3: Optimize EVERYTHING. Text? Wrapped. Gifs? Clipped down by HAND, not by automation. Pictures? Compressed. When everything loads faster, everyone’s happier. When everyone’s happier, they tend to buy more.

When they buy more based on your website being easier to navigate than everyone else’s, you get to spend less money on ads, less money on new campaigns, and more money donating to foundations that turn air pollution particles into ink for needy children. See how this works?

In a SHOCKING turn of events, doing what’s best for the planet is best for the people making a living on it!

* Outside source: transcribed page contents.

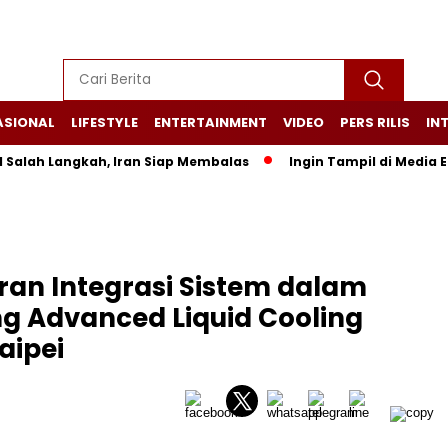
ASIONAL
LIFESTYLE
ENTERTAINMENT
VIDEO
PERS RILIS
IN
 Langkah, Iran Siap Membalas
Ingin Tampil di Media Ekonomi 
ran Integrasi Sistem dalam
ang Advanced Liquid Cooling
aipei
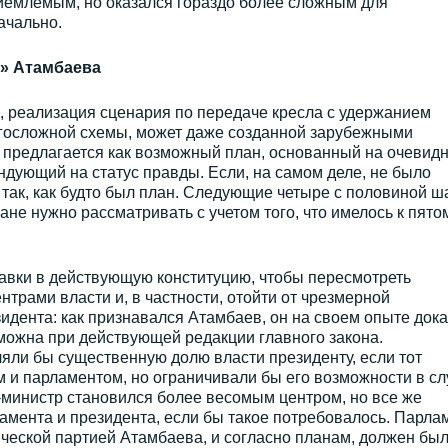
иемлемым, но оказался гораздо более сложным для
ачально.
» Атамбаева
, реализация сценария по передаче кресла с удержанием
огосложной схемы, может даже созданной зарубежными
предлагается как возможный план, основанный на очевид
ендующий на статус правды. Если, на самом деле, не было
 так, как будто был план. Следующие четыре с половиной ш
не нужно рассматривать с учетом того, что имелось к пято
вки в действующую конституцию, чтобы пересмотреть
трами власти и, в частности, отойти от чрезмерной
идента: как признавался Атамбаев, он на своем опыте дока
можна при действующей редакции главного закона.
ли бы существенную долю власти президенту, если тот
 и парламентом, но ограничивали бы его возможности в сл
-министр становился более весомым центром, но все же
мента и президента, если бы такое потребовалось. Парлам
еской партией Атамбаева, и согласно планам, должен бы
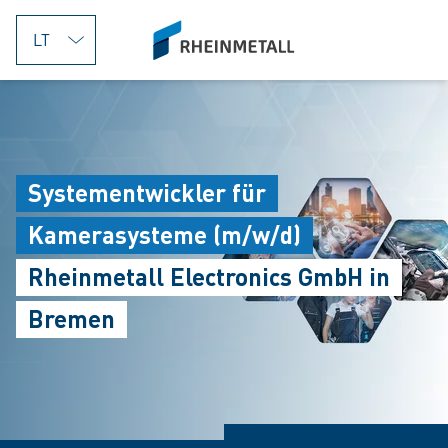
jumpToMain
siteLogo
Systementwickler für
Kamerasysteme (m/w/d)
Rheinmetall Electronics GmbH in
Bremen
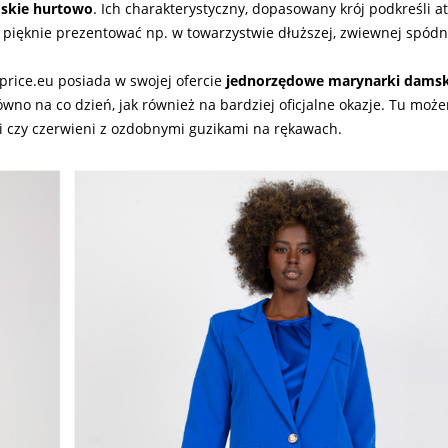
mskie hurtowo
. Ich charakterystyczny, dopasowany krój podkreśli at
 pięknie prezentować np. w towarzystwie dłuższej, zwiewnej spódn
price.eu posiada w swojej ofercie
jednorzędowe marynarki damsk
no na co dzień, jak również na bardziej oficjalne okazje. Tu moż
i czy czerwieni z ozdobnymi guzikami na rękawach.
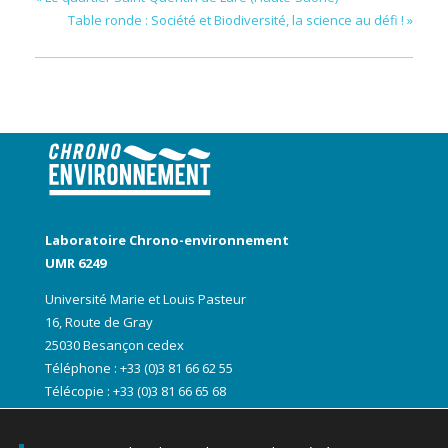
Table ronde : Société et Biodiversité, la science au défi !
»
Laboratoire Chrono-environnement
UMR 6249
Université Marie et Louis Pasteur
16, Route de Gray
25030 Besançon cedex
Téléphone : +33 (0)3 81 66 62 55
Télécopie : +33 (0)3 81 66 65 68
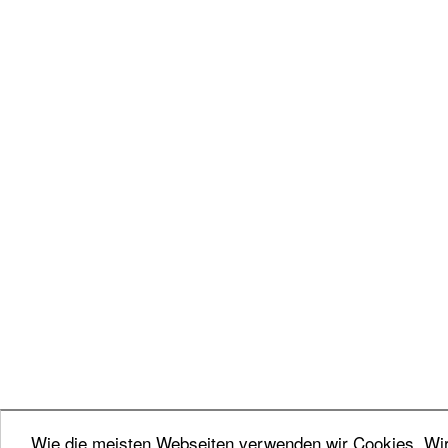
Wie die meisten Webseiten verwenden wir Cookies. Wir 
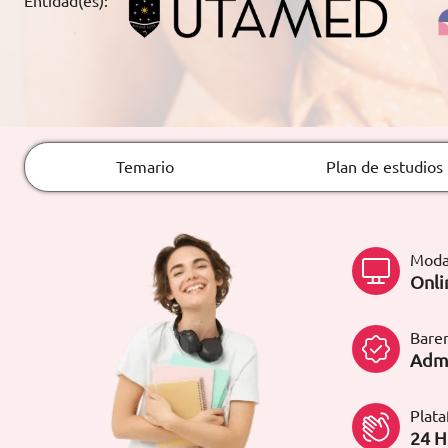
Entidad(es):
ARTÍCULOS
ORIENTACIÓN
LABORAL
Temario
Plan de estudios
CONTACTO
ES
(+34)958 050 200
(gratuito en
España)
Moda
900 831 200
Onli
formacion@euroinnova.com
Bare
TRABAJA CON NOSOTROS
Admi
Plat
24 H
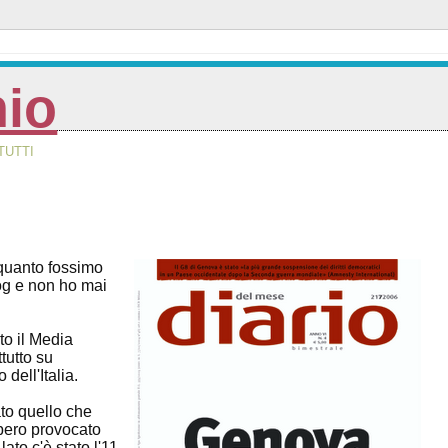
nio
TUTTI
 quanto fossimo
og e non ho mai
to il Media
tutto su
dell'Italia.
to quello che
bbero provocato
ato c'è stato l'11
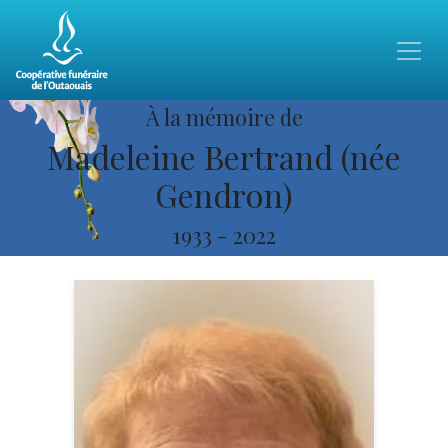
À la mémoire de
Madeleine Bertrand (née
Gendron)
1933
-
2022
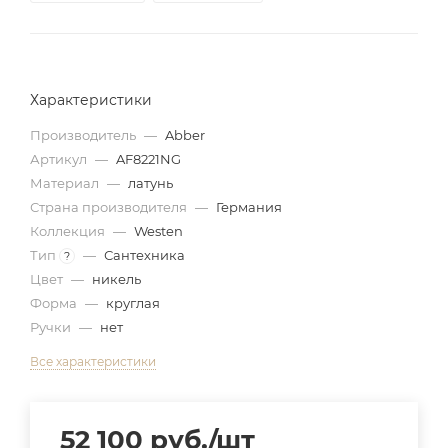
Характеристики
Производитель
—
Abber
Артикул
—
AF8221NG
Материал
—
латунь
Страна производителя
—
Германия
Коллекция
—
Westen
Тип
—
Сантехника
?
Цвет
—
никель
Форма
—
круглая
Ручки
—
нет
Все характеристики
52 100
руб.
/шт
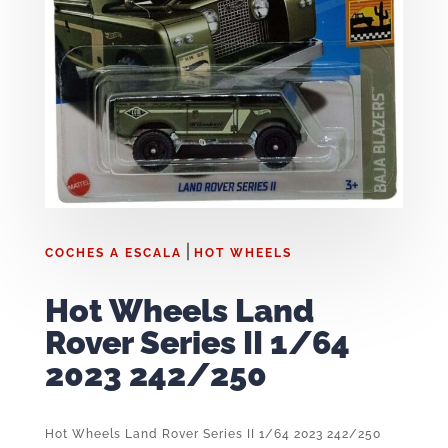
|
COCHES A ESCALA
HOT WHEELS
Hot Wheels Land
Rover Series II 1/64
2023 242/250
Hot Wheels Land Rover Series II 1/64 2023 242/250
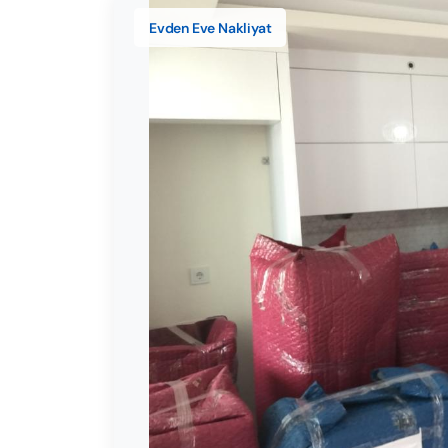
Evden Eve Nakliyat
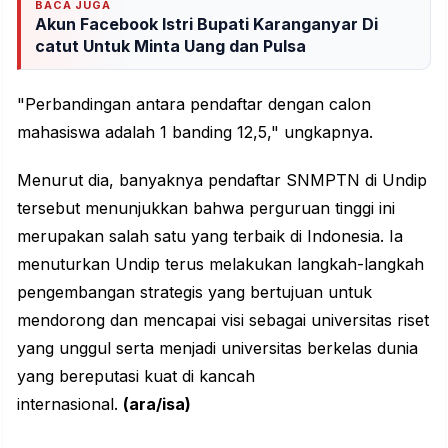
BACA JUGA
Akun Facebook Istri Bupati Karanganyar Di
catut Untuk Minta Uang dan Pulsa
"Perbandingan antara pendaftar dengan calon
mahasiswa adalah 1 banding 12,5," ungkapnya.
Menurut dia, banyaknya pendaftar SNMPTN di Undip
tersebut menunjukkan bahwa perguruan tinggi ini
merupakan salah satu yang terbaik di Indonesia. Ia
menuturkan Undip terus melakukan langkah-langkah
pengembangan strategis yang bertujuan untuk
mendorong dan mencapai visi sebagai universitas riset
yang unggul serta menjadi universitas berkelas dunia
yang bereputasi kuat di kancah
internasional.
(ara/isa)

Who would have thought, right?

Now some of our regular readers might recognize most of these from when AG boosted news about how to slip past Google’s potential ‘SLOW SITE’ stamp.

That’s for good reason.

A fast, convenient website is literally better for the environment! The less processing power they draw, the less electricity they pull, and the end user saves enough time in their day not waiting on any variant of the circle of doom to go plant a tree or something. So it’s best to have a green UX.

Big Momma Earth wins? We win! It’s literally that simple.

Let’s see some innovation as we race UPWARDS this time, shall we?